**What is required:**
Show all lines of the entries in which the word "RequiresApi" is found.
━━━━━ Information given ━━━━━
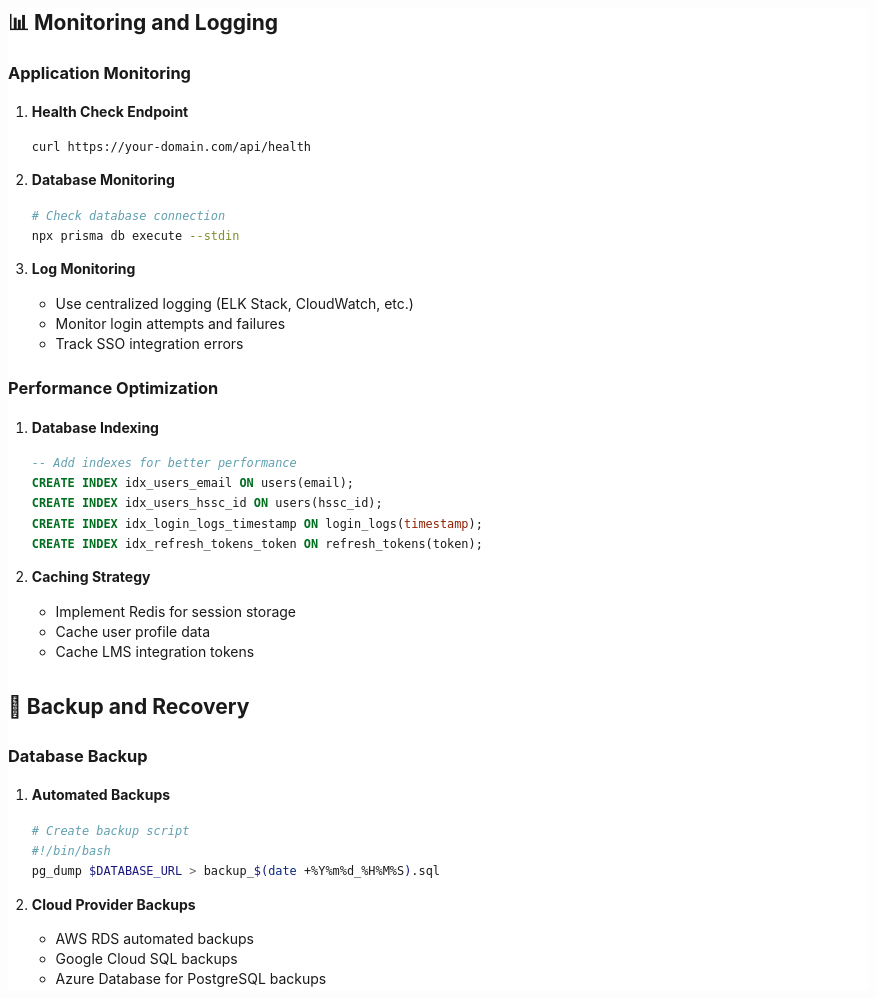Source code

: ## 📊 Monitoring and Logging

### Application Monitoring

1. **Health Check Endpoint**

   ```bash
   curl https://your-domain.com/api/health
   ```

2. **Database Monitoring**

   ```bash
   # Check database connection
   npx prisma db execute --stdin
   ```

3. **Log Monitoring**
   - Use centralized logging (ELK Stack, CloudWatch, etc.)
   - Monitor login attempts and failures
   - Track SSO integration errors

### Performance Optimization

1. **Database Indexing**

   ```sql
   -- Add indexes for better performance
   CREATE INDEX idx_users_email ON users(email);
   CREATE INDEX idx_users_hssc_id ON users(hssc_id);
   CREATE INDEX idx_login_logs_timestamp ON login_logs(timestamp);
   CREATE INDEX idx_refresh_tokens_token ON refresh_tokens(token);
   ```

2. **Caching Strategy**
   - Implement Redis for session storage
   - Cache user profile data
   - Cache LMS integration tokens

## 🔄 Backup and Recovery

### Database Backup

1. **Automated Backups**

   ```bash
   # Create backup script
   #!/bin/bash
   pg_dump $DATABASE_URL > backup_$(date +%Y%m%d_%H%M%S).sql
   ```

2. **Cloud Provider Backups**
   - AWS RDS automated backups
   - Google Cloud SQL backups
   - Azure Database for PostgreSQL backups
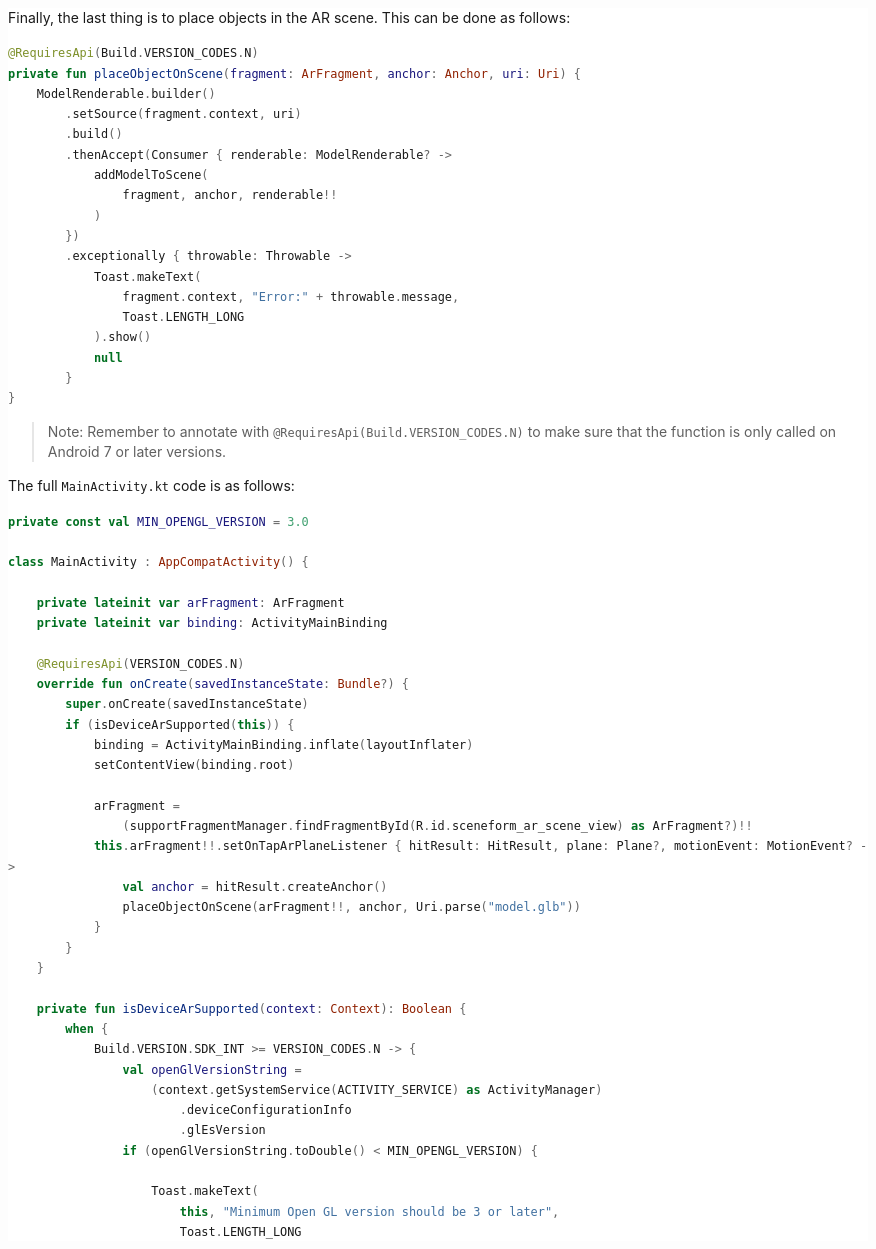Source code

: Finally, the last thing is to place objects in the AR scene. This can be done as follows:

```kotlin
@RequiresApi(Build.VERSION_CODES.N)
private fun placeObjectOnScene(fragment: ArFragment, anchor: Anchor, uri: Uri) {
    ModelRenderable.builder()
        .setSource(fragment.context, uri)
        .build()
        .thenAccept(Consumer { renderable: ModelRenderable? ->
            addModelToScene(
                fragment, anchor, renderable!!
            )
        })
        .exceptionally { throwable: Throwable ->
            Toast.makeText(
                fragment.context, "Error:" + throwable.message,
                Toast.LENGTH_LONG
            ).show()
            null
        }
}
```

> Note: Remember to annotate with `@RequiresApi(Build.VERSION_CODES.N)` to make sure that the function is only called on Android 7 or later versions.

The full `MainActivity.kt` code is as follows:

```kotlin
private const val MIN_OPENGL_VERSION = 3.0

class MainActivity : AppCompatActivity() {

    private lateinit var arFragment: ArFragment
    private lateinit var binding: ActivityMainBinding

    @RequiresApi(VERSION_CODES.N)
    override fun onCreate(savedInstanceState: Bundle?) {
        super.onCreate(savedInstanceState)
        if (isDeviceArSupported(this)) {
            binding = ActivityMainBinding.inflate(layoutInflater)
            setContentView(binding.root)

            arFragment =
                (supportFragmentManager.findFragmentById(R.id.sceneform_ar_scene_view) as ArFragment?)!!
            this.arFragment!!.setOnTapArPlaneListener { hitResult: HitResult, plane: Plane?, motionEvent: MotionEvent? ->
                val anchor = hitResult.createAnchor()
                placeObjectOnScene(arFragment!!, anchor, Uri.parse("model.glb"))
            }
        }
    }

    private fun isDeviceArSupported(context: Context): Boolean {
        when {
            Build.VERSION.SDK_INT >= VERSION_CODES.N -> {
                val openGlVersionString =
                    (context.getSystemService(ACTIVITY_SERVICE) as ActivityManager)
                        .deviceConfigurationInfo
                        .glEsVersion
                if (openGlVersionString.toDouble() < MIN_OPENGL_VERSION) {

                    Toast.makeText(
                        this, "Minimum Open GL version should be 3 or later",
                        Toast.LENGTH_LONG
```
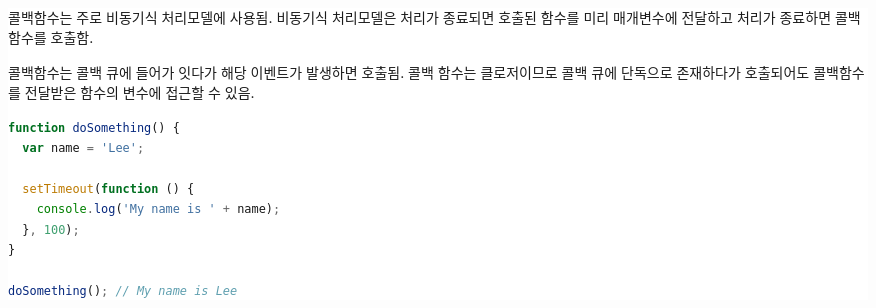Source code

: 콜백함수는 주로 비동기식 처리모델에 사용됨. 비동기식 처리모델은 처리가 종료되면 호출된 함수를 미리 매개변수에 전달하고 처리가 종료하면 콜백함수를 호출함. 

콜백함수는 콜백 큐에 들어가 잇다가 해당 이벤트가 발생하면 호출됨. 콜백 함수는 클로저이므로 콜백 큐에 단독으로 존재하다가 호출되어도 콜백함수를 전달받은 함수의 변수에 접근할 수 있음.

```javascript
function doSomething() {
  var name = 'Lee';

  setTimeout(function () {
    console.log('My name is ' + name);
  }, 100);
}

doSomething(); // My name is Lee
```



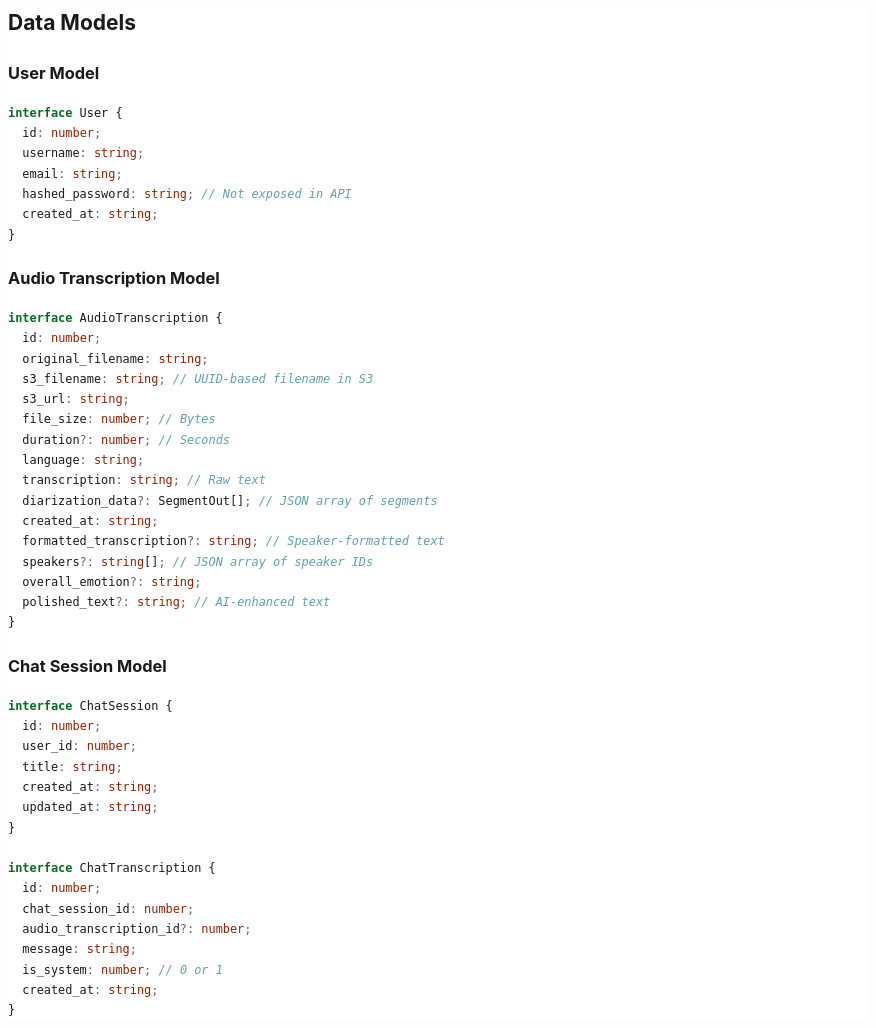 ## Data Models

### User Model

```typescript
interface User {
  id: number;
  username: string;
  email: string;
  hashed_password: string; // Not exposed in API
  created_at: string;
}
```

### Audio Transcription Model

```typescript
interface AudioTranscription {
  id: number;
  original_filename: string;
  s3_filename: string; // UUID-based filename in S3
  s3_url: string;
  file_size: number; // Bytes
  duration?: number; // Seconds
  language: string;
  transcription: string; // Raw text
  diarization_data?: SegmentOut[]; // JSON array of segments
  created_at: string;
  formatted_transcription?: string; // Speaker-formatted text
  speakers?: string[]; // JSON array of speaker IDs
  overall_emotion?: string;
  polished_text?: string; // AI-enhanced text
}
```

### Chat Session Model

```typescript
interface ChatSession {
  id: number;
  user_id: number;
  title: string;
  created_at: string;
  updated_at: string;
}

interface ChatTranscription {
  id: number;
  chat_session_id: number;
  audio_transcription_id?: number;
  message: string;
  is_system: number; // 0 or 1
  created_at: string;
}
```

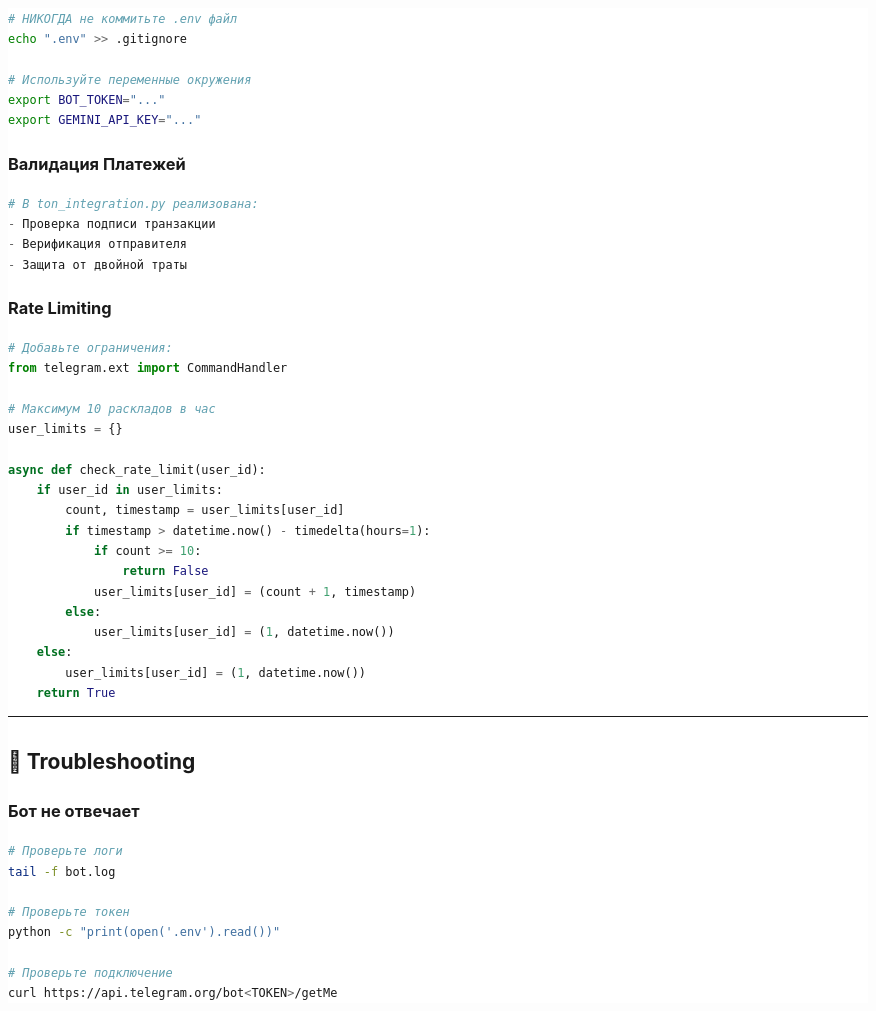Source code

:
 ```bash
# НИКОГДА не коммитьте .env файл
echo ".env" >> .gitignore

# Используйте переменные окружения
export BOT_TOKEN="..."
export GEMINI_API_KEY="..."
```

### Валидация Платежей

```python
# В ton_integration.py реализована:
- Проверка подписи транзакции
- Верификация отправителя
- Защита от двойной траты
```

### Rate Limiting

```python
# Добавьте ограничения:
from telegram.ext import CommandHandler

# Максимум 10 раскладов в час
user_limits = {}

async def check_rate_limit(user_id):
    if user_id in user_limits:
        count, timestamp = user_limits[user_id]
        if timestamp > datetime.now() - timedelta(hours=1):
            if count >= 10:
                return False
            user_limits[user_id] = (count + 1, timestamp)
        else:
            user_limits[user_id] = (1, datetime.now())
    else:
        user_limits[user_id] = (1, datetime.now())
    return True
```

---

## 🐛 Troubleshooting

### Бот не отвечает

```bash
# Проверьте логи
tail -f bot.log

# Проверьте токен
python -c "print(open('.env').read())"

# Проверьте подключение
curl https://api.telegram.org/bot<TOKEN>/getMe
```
━━━━━
**Output of the exercise:**
@RequiresApi(Build.VERSION_CODES.N)
> Note: Remember to annotate with `@RequiresApi(Build.VERSION_CODES.N)` to make sure that the function is only called on Android 7 or later versions.
    @RequiresApi(VERSION_CODES.N)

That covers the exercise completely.